At the Fast Company Innovation Festival, Nadella said small businesses will be among the many beneficiaries of the software giant's efforts to democratize technology.
The more your business embraces technology, the more pleased Microsoft CEO Satya Nadella is.
Microsoft's principal goal, of course, is to sell software to companies everywhere. As a result, "turning everybody else into a tech company" is the best possible prospect, Nadella said on stage at the 2019 Fast Company Innovation Festival In New York City on Thursday.
Nadella said the software giant wants to democratize technology, making it accessible to "citizen developers" outside of the tech hubs of Silicon Valley and Shenzhen. "We want to take the mystique out of it," he said. "That's how we see the future."
That's already long underway. LinkedIn data, Nadella said, found that 2017 was the first year when industries outside of tech hired more software developers than did the tech industry itself.
Nadella detailed what his vision of the commoditization of tech would mean: Small businesses becoming more productive, multinationals becoming more digitally competent and competitive, and the public sector becoming more efficient--with better health and educational outcomes.

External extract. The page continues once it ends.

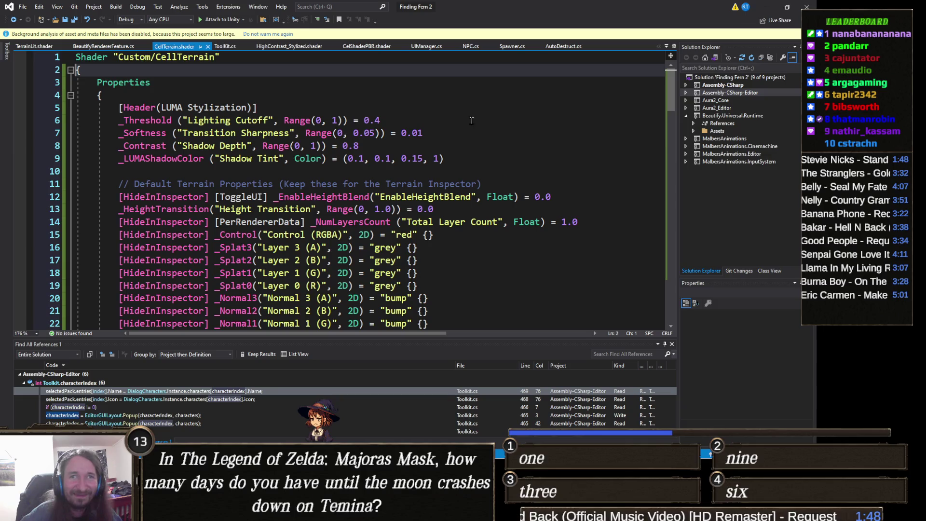
# - Check the recompiled shader in Unity, recheck the pasted code, then return to the Unity editor
pyautogui.click(768, 7)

A long-term extension of that idea is ensuring equitable growth, for businesses of all sizes, as well as other groups. "How do you get back to where the pie is growing, and everybody is participating?" he asked.
While he expressed optimism about that tech-centric future, Nadella did warn of the No. 1 threat to his, or any successful, growing company: complacency. It's easy to lose humility and stop pushing as hard, even if your market cap isn't approaching $1 trillion. And it's dangerous to start believing you're "God's gift to mankind," Nadella said. The recipe for success is to continually be learning, and by extension cultivate a workforce of "learn-it-alls," rather than "know-it-alls."
"Any feeling of 'mission accomplished' can knock us off," he added.